Trop souvent les philosophes oublient qu'il ne s'agit pas que de logique dans un débat, et qu'il est utile de convaincre, de remporter l'adhésion au moyen d'arguments plus que de vaincre un adversaire. La dialectique est un combat dont ne peut sortir qu'un seul vainqueur, la rhétorique une argumentation dont ne sort ni vainqueur ni perdant, mais le ralliement des débatteurs à une position, une thèse, une idée ou une action.

A vouloir vaincre, on risque de s'aliéner et de perdre totalement car c'est une lutte totale : soit la vérité dialectique, soit l'élimination du débat et le silence.

Alain Finkielkraut est l'exemple même du philosophe qui veut avoir raison contre ses interlocuteurs et rester seul, fidèle cavalier de la vérité triomphante. Or il est un essayiste, pardon, un philosophe et ses idées, ses thèses sont discutables. Il ne détient pas nécessairement la vérité, et il peut être contesté. C'est évident. Là n'est pas mon propos.

A vouloir prendre la posture de la vérité philosophique et du prof, il veut avoir raison à tout prix, et surtout contre son interlocuteur. Lorsque son pouvoir n'est pas acquis, et pourquoi le serait il dans un débat ? - il s'énerve comme le prof essaie de faire taire l'élève impertinent. Cela marche peut être à l'école - et encore ; cela ne marche absolument pas, et se révèle plutôt contre productif dans le débat radiophonique ou télévisé.

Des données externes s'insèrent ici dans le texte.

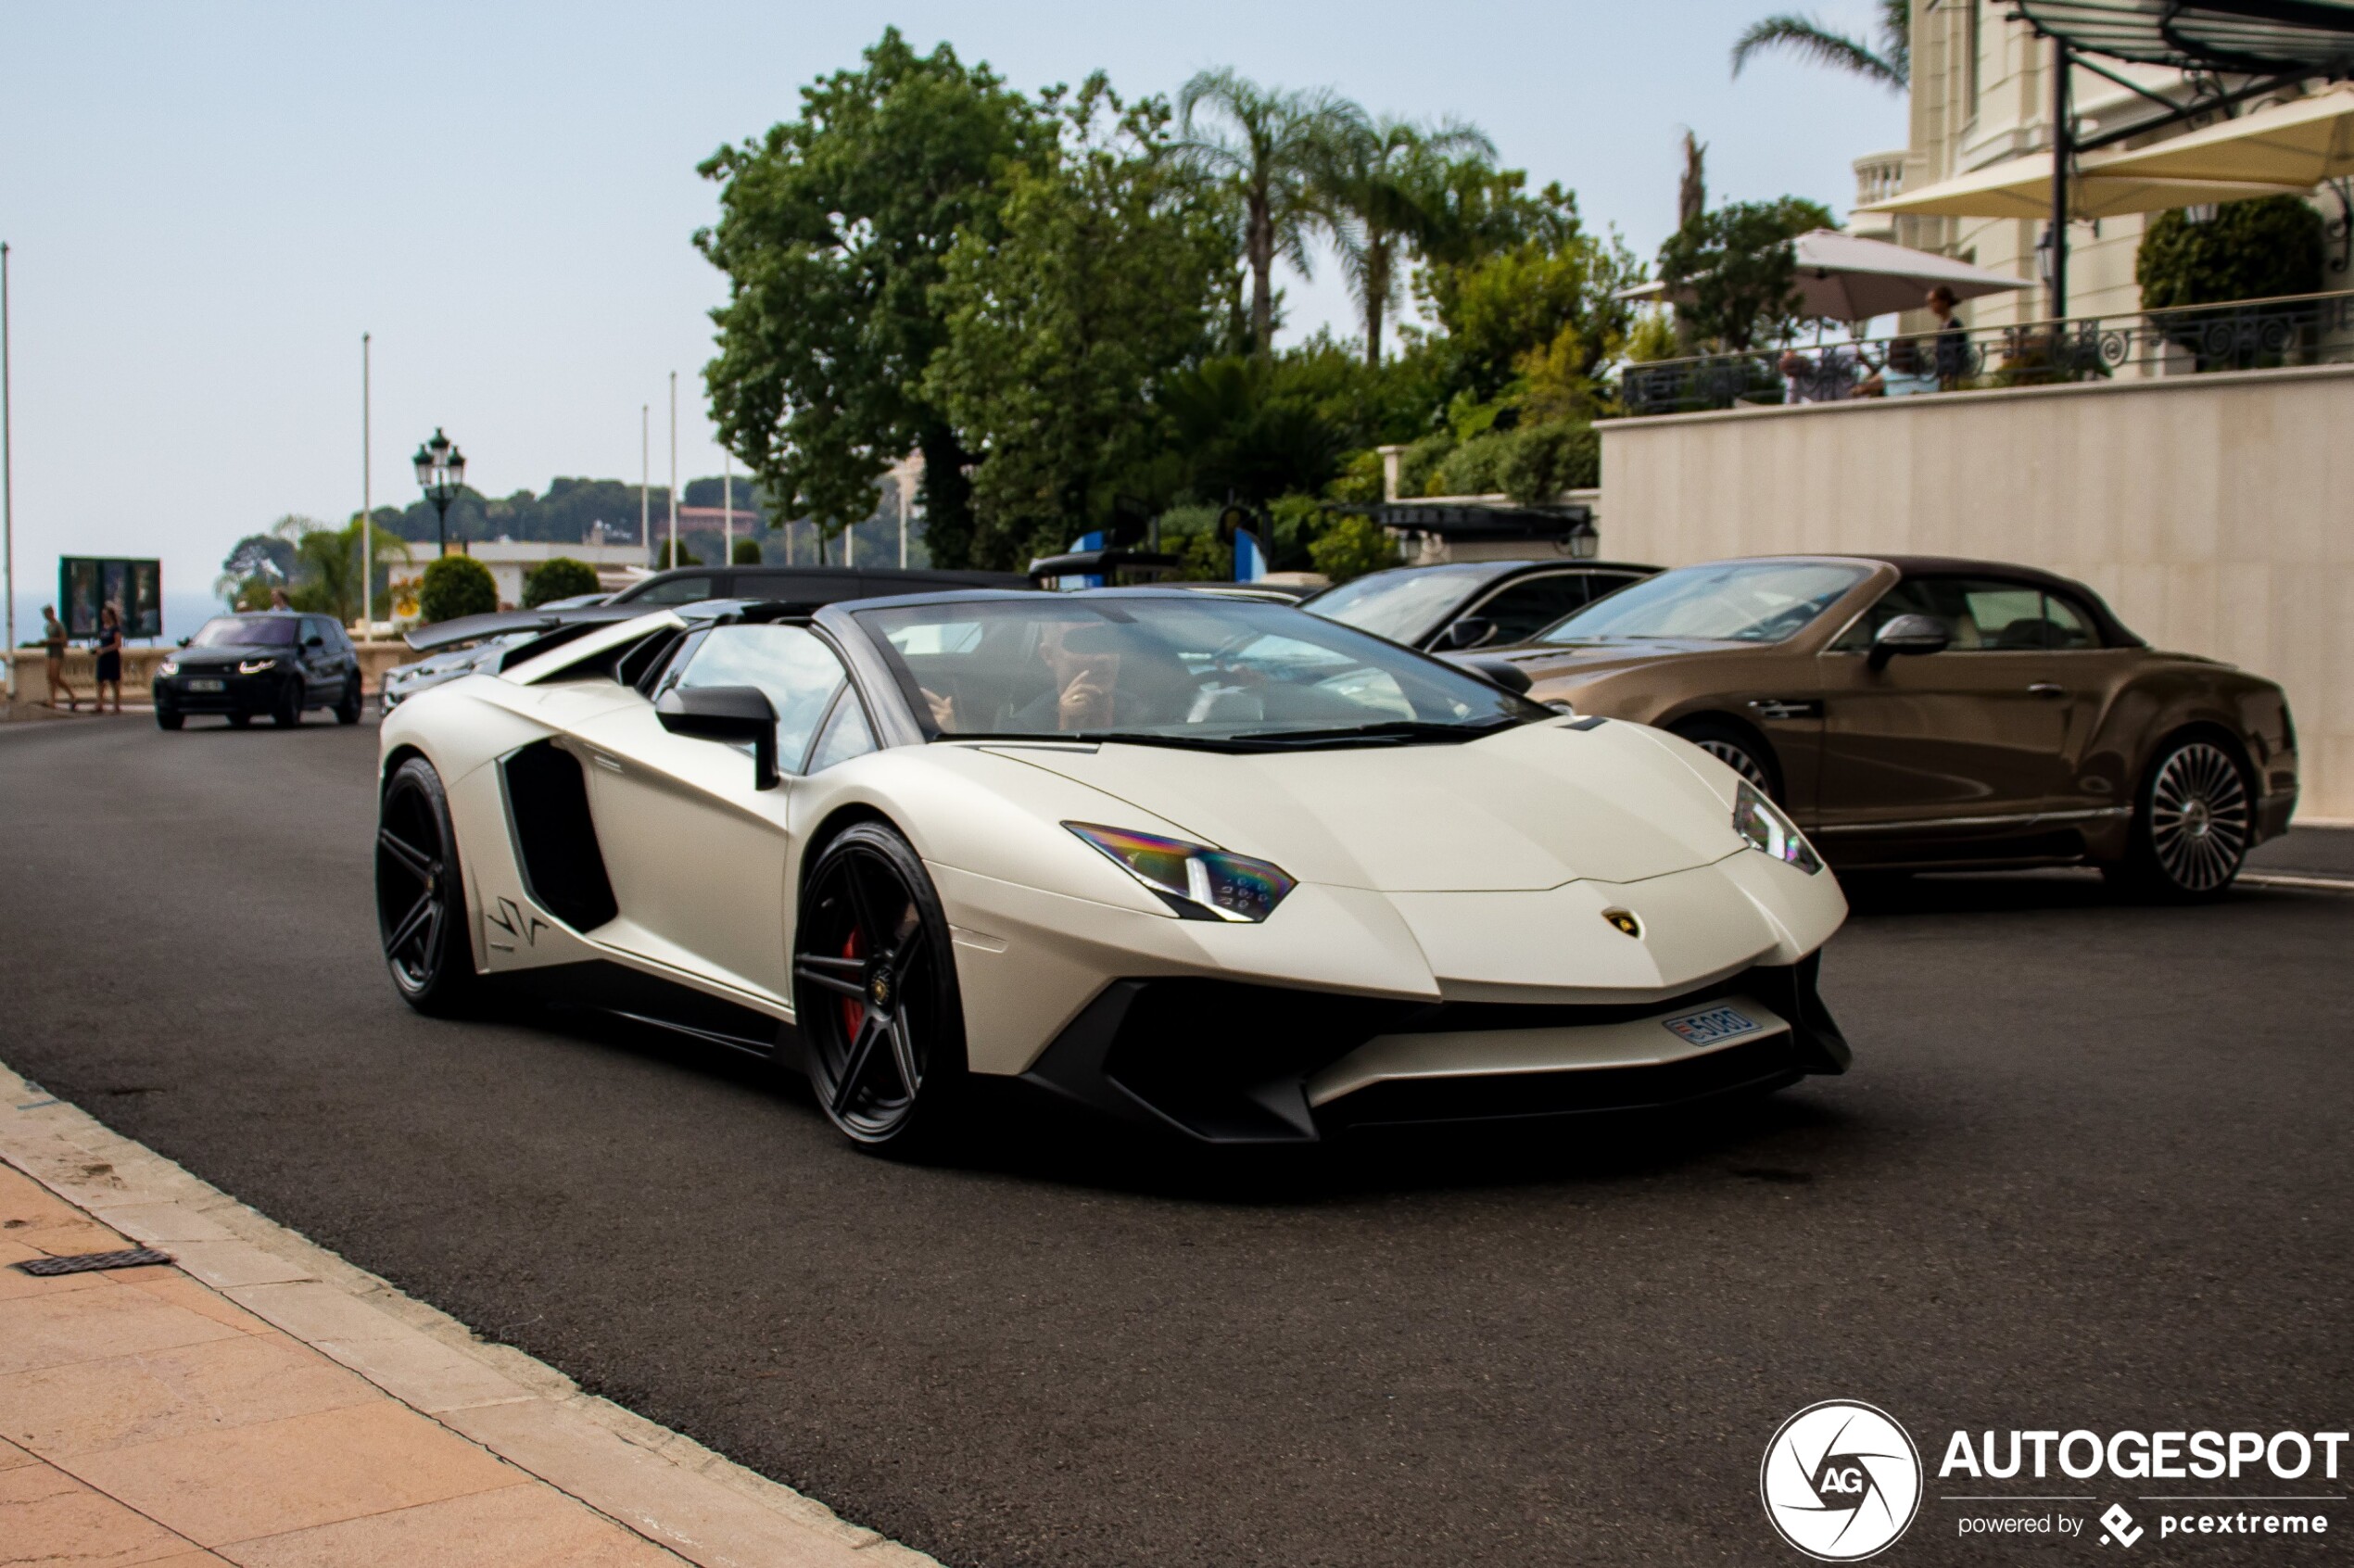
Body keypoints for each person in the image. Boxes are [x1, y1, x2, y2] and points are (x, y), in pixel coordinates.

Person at [1927, 285, 1971, 387]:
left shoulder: (1954, 325)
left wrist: (1949, 372)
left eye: (1934, 301)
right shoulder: (1943, 326)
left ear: (1945, 302)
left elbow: (1956, 350)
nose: (1931, 305)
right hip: (1943, 374)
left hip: (1954, 375)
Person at [40, 604, 78, 712]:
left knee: (56, 676)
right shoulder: (47, 626)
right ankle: (52, 699)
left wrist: (51, 641)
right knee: (50, 676)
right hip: (50, 652)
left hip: (57, 652)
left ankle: (72, 695)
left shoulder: (59, 625)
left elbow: (64, 640)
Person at [93, 603, 125, 715]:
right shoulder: (102, 628)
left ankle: (116, 705)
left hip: (112, 656)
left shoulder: (115, 628)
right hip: (103, 657)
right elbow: (101, 641)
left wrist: (105, 650)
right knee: (100, 680)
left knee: (113, 681)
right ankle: (99, 704)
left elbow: (118, 644)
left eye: (105, 615)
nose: (103, 617)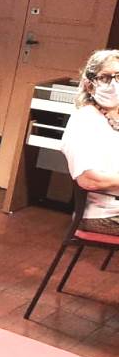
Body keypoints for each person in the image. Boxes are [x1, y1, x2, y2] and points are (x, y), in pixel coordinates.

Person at [61, 49, 119, 236]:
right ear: (89, 85)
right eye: (105, 78)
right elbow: (89, 180)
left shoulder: (114, 118)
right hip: (103, 215)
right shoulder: (85, 120)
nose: (114, 85)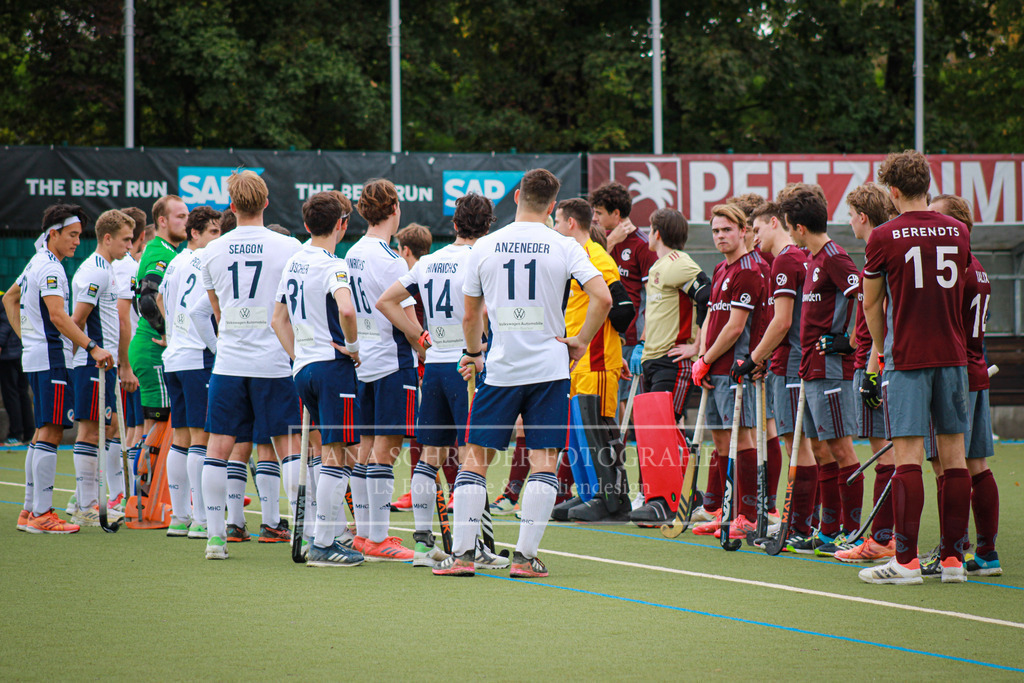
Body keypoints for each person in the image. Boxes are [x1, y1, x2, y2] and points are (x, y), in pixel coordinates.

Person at [433, 168, 611, 577]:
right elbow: (602, 298)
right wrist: (581, 340)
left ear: (516, 197)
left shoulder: (485, 246)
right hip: (550, 368)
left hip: (501, 368)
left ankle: (462, 556)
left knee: (475, 460)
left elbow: (470, 316)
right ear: (552, 206)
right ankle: (525, 558)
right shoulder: (564, 245)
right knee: (544, 461)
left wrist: (474, 354)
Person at [859, 150, 972, 585]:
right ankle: (953, 560)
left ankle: (905, 562)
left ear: (892, 191)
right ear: (927, 185)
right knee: (954, 457)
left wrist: (881, 348)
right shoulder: (958, 230)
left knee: (907, 456)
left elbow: (871, 303)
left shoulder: (883, 236)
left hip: (907, 356)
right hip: (953, 355)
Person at [378, 192, 507, 566]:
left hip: (434, 367)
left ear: (453, 224)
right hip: (467, 365)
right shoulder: (483, 258)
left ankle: (422, 546)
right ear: (488, 226)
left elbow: (386, 301)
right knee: (472, 457)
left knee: (429, 456)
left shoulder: (429, 261)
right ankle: (473, 546)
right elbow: (484, 313)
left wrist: (419, 336)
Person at [199, 170, 302, 559]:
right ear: (266, 202)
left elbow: (217, 312)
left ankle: (215, 538)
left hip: (229, 362)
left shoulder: (212, 251)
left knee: (218, 447)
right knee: (289, 447)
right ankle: (302, 533)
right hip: (273, 362)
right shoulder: (289, 247)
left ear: (231, 206)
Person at [5, 204, 113, 533]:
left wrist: (28, 339)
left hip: (40, 355)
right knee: (51, 431)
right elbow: (57, 315)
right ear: (53, 234)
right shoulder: (51, 267)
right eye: (72, 235)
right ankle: (41, 514)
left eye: (79, 235)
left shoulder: (36, 262)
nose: (77, 241)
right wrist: (92, 346)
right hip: (52, 357)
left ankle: (30, 511)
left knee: (42, 432)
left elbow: (9, 299)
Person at [272, 191, 364, 567]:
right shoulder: (334, 265)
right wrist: (353, 347)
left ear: (307, 224)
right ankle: (325, 543)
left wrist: (298, 357)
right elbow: (347, 309)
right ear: (341, 224)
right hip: (331, 367)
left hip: (304, 369)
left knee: (326, 450)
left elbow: (277, 320)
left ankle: (323, 534)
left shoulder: (294, 260)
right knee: (337, 453)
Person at [773, 189, 863, 556]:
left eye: (789, 227)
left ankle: (853, 532)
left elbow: (867, 295)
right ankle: (827, 532)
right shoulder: (812, 259)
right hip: (810, 369)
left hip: (831, 370)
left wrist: (851, 342)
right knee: (822, 450)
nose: (789, 234)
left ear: (799, 227)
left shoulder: (834, 257)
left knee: (841, 449)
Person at [923, 193, 1000, 577]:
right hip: (976, 370)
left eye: (936, 217)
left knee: (947, 465)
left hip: (954, 374)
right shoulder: (977, 267)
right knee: (975, 464)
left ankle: (951, 549)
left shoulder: (955, 267)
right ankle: (984, 553)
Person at [344, 178, 422, 561]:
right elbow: (406, 317)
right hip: (392, 362)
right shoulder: (391, 259)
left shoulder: (352, 252)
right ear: (394, 209)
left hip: (363, 362)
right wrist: (423, 343)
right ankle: (378, 538)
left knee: (365, 448)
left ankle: (364, 534)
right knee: (386, 451)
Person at [739, 201, 818, 547]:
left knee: (796, 446)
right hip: (797, 361)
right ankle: (806, 523)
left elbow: (782, 322)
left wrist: (753, 358)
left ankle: (799, 526)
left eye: (757, 230)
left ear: (775, 222)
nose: (754, 237)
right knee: (806, 446)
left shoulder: (786, 260)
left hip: (790, 364)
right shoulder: (800, 257)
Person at [552, 197, 634, 523]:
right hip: (581, 361)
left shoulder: (596, 257)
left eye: (557, 221)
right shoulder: (576, 255)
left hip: (597, 359)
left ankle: (613, 499)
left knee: (599, 429)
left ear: (571, 223)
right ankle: (589, 493)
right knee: (580, 432)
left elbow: (622, 307)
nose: (555, 227)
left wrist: (613, 345)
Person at [690, 203, 765, 539]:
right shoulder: (721, 268)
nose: (720, 236)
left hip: (736, 368)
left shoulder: (749, 270)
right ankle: (726, 510)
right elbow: (711, 317)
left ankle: (748, 515)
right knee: (721, 440)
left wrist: (706, 359)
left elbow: (736, 327)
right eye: (716, 231)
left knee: (743, 437)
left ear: (743, 231)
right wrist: (702, 357)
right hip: (713, 366)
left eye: (727, 230)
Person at [834, 183, 899, 563]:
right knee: (887, 454)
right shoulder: (876, 253)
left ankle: (884, 539)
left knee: (886, 455)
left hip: (876, 366)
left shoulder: (882, 253)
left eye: (850, 215)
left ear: (862, 216)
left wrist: (873, 372)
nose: (849, 222)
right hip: (868, 362)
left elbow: (883, 322)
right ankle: (886, 537)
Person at [631, 208, 708, 525]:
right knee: (654, 433)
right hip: (652, 359)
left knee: (664, 430)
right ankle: (678, 497)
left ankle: (671, 499)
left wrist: (697, 345)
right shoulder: (659, 266)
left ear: (657, 233)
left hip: (672, 360)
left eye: (649, 228)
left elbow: (707, 295)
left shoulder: (679, 262)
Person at [68, 209, 135, 527]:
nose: (130, 246)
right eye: (125, 240)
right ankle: (85, 505)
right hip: (92, 364)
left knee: (106, 428)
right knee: (91, 431)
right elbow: (77, 319)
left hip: (103, 365)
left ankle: (83, 499)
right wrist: (85, 352)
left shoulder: (105, 269)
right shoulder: (97, 271)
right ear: (107, 238)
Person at [159, 206, 222, 537]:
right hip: (197, 356)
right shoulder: (204, 261)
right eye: (213, 232)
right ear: (195, 233)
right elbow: (203, 311)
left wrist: (173, 332)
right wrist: (217, 348)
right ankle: (200, 519)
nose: (218, 237)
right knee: (200, 437)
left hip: (175, 357)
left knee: (181, 437)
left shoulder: (175, 262)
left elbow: (159, 299)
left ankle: (180, 516)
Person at [588, 182, 657, 448]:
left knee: (626, 404)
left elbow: (652, 298)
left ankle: (621, 463)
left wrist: (642, 341)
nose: (595, 218)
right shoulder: (600, 241)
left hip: (627, 338)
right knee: (603, 404)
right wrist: (610, 242)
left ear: (616, 214)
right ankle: (606, 458)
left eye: (599, 212)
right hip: (597, 335)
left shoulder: (642, 245)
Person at [129, 195, 188, 487]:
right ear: (162, 221)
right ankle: (143, 495)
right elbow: (147, 300)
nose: (186, 221)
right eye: (180, 216)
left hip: (150, 347)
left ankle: (145, 494)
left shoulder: (167, 250)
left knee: (157, 424)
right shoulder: (160, 252)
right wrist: (168, 334)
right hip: (154, 349)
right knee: (158, 425)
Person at [113, 206, 150, 465]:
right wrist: (125, 363)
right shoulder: (129, 267)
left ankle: (125, 485)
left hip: (124, 355)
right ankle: (134, 485)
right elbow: (122, 317)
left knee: (128, 427)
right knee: (136, 428)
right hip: (133, 356)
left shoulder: (116, 265)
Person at [0, 302, 34, 445]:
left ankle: (16, 434)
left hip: (9, 353)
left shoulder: (5, 298)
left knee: (11, 394)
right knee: (21, 392)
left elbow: (6, 321)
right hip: (20, 350)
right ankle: (28, 433)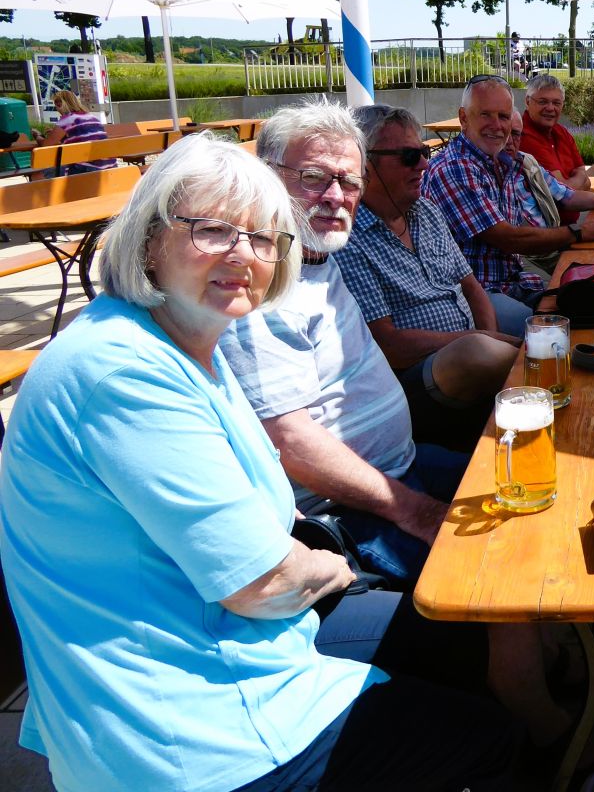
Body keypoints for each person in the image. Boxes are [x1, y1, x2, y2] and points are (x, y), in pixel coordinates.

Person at [0, 134, 520, 792]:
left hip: (218, 648)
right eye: (213, 229)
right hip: (192, 726)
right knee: (488, 736)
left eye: (264, 238)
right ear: (149, 240)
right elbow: (263, 584)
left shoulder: (177, 343)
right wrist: (335, 569)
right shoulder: (124, 376)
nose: (243, 254)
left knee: (463, 636)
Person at [219, 101, 462, 587]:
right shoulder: (258, 291)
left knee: (529, 500)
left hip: (403, 466)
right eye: (313, 178)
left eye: (349, 182)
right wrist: (413, 510)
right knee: (485, 573)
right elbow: (290, 443)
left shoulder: (317, 258)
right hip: (349, 512)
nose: (335, 196)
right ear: (266, 178)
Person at [335, 104, 520, 450]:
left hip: (468, 343)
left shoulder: (425, 210)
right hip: (415, 377)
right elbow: (388, 345)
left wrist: (490, 336)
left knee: (542, 324)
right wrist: (479, 339)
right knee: (481, 353)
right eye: (409, 156)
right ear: (364, 166)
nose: (423, 164)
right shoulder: (348, 238)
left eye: (423, 151)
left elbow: (470, 286)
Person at [423, 75, 594, 318]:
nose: (497, 126)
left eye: (503, 117)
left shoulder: (507, 161)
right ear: (463, 117)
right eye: (485, 115)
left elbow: (567, 194)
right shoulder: (455, 168)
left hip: (514, 281)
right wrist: (577, 232)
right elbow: (509, 239)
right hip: (472, 294)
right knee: (559, 326)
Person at [506, 114, 594, 280]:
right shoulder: (488, 172)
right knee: (562, 288)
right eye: (502, 133)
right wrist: (578, 231)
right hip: (524, 255)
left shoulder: (526, 161)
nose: (508, 141)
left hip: (552, 244)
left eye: (515, 134)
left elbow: (567, 195)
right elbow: (514, 240)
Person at [520, 73, 591, 193]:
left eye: (556, 103)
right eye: (543, 102)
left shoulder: (561, 131)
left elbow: (585, 179)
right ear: (528, 102)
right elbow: (562, 192)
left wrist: (578, 181)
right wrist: (580, 180)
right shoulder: (524, 136)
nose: (550, 108)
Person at [40, 89, 114, 172]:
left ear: (60, 105)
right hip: (109, 167)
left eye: (56, 106)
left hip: (86, 170)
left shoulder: (66, 120)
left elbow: (45, 145)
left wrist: (38, 136)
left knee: (44, 170)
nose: (57, 109)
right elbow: (82, 138)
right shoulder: (92, 117)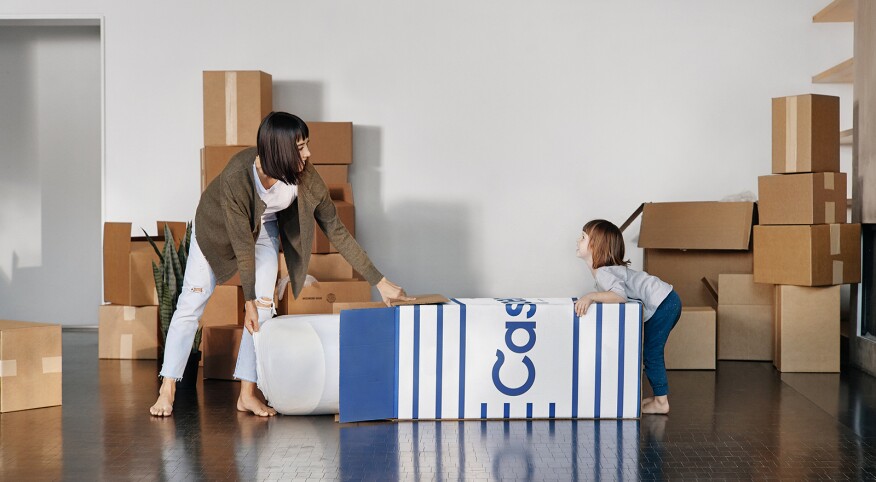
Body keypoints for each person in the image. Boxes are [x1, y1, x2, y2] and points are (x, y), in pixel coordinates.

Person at [150, 112, 410, 417]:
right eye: (300, 147)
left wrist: (379, 281)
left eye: (306, 145)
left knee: (262, 310)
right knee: (190, 306)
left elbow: (336, 230)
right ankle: (166, 390)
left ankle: (247, 393)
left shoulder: (306, 175)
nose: (309, 153)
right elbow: (241, 245)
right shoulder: (238, 177)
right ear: (279, 151)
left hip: (262, 231)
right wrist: (245, 299)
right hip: (215, 233)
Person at [574, 219, 681, 414]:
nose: (577, 240)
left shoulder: (604, 273)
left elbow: (620, 297)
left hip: (664, 303)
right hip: (666, 300)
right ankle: (658, 398)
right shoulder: (604, 272)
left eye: (582, 237)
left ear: (595, 246)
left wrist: (590, 297)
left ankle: (661, 403)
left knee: (651, 352)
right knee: (648, 350)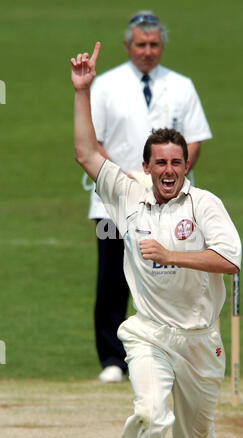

Son intervention restée célèbre à l'émission"Ce soi ou jamais" en est l'exmple même :

Finkielkraut pique une grosse colère chez Taddeï

Finkielkraut gère effroyablement mal cet échange dont il aurait pu sortir haut la main (même si je n'aime pas Finkielkraut et ses thèses réactionnaires). A sa place, j'aurais simplement demandé "sur quels passages de mon livre vous appuyez vous pour affirmer ce que vous affirmez ! donnez moi les références".

Il aurait fallu pour cela qu'il accepte d'échanger, débattre contredire ou argumenter plutôt que de tenter de disqualifier Abdel Raouf Dafri. Il eut fallu qu'il parte des propos de M. Dafri plutôt que d'affirmer d'un ton supérieur "C'est de la diffamation". Certes, je n'en doute pas, mais encore eut il fallu qu'il le démontrât.

Accepter d'argumenter d'essayer de convaincre lui aurait fait prendre le risque de perdre, prendre le ton péremptoire du docteur philosophe ne a éliminer le risque, pour le transformer en certitude.